President Trump’s attorney general, former Senator Jeff Sessions, said Friday that the Department of Justice will review subpoena policies regarding media outlets, but the basis for the possible policy change came from the Obama administration.
According to a New York Times piece, media advocates are worried about the precedent that the Obama administration set:
When Mr. Obama was elected in 2008, press freedom groups had high expectations for the former constitutional law professor, particularly after the press had suffered through eight years of bitter confrontation with the Bush administration. But today, many of those same groups say Mr. Obama’s record of going after both journalists and their sources has set a dangerous precedent that Mr. Trump can easily exploit. “Obama has laid all the groundwork Trump needs for an unprecedented crackdown on the press,” said Trevor Timm, executive director of the nonprofit Freedom of the Press Foundation.
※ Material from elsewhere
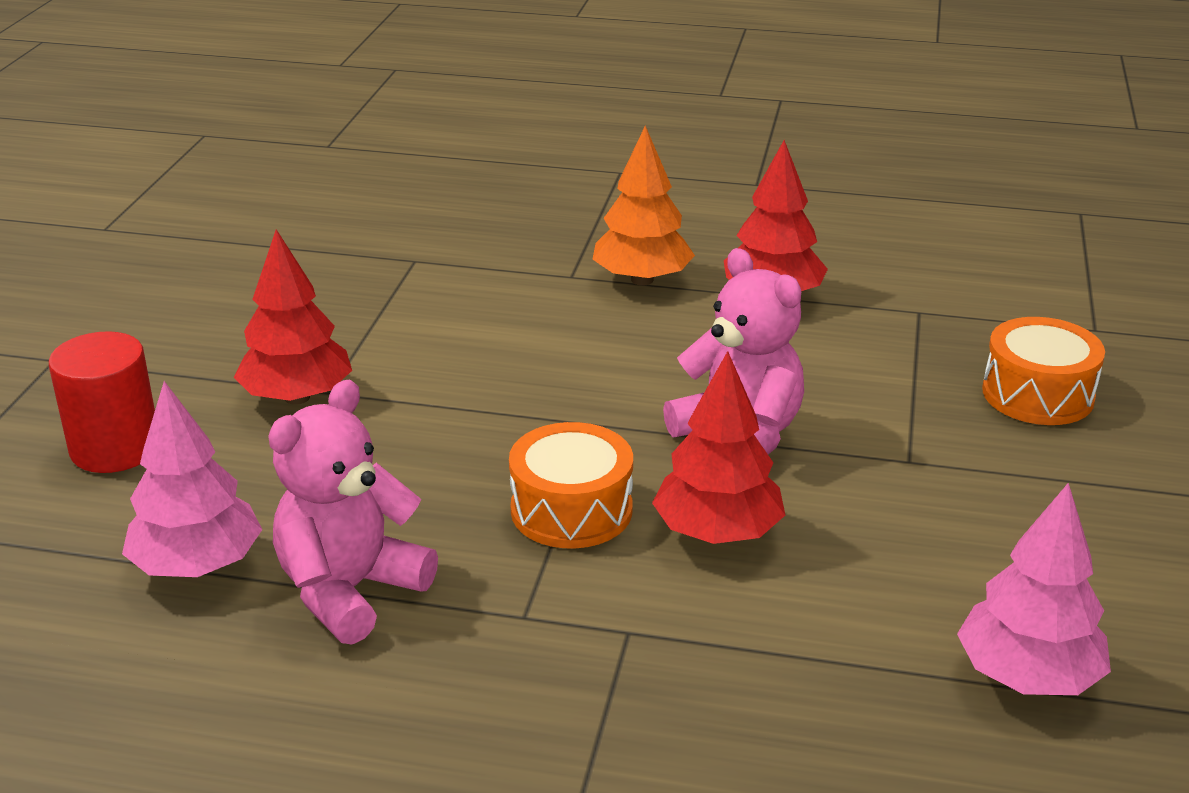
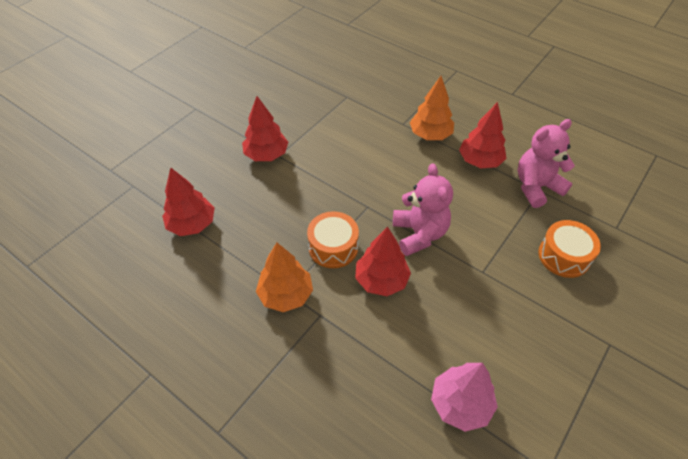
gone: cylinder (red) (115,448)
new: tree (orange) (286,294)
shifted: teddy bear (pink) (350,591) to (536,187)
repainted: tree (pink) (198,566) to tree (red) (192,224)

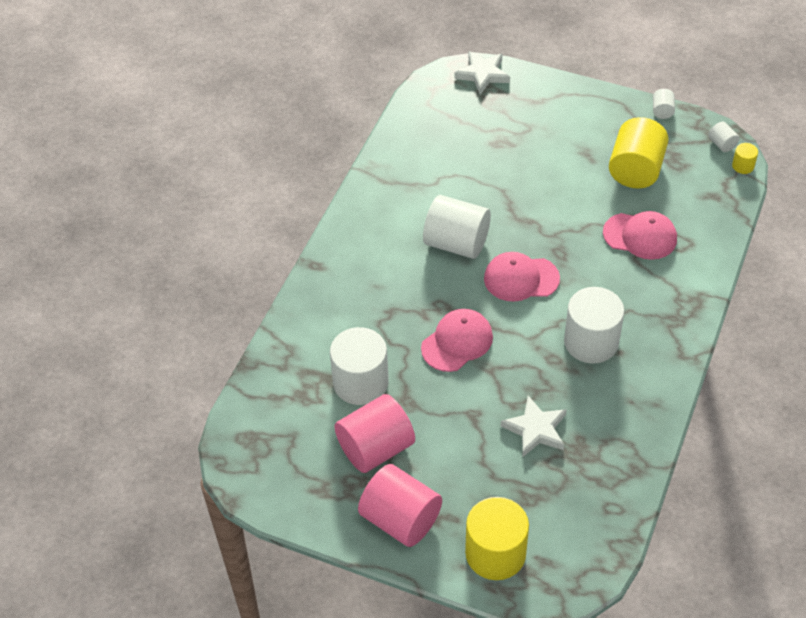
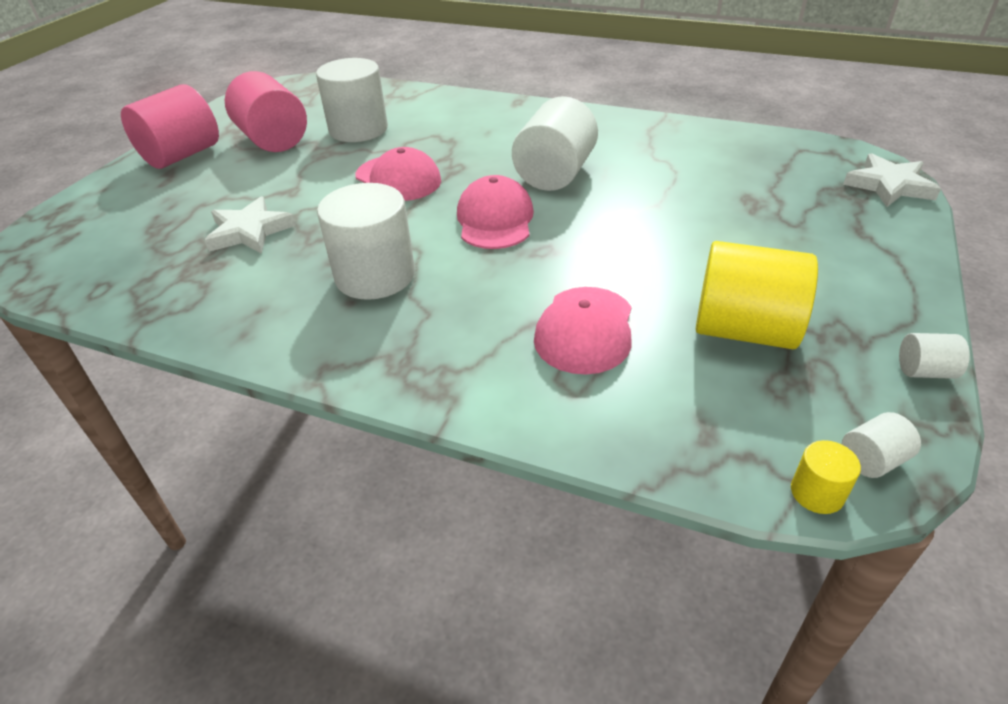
gone: cylinder (yellow) (495,553)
Dana Priest, a Pulitzer Prize-winning reporter for The Washington Post, added: “Obama’s attorney general repeatedly allowed the F.B.I. to use intrusive measures against reporters more often than any time in recent memory. The moral obstacles have been cleared for Trump’s attorney general to go even further, to forget that it’s a free press that has distinguished us from other countries, and to try to silence dissent by silencing an institution whose job is to give voice to dissent.”
Leaks have crippled the Trump White House since its inception in January. As a result, the president and his attorney general have redoubled their efforts to hunt down those inside the information providing confidential information to the press.
Sessions left open the possibility that law enforcement could subpoena journalists to acquire information their sources inside the administration. Doing so would revive the Obama-era policy that leakers are not to be tolerated and that law enforcement can extract information on leakers from journalists.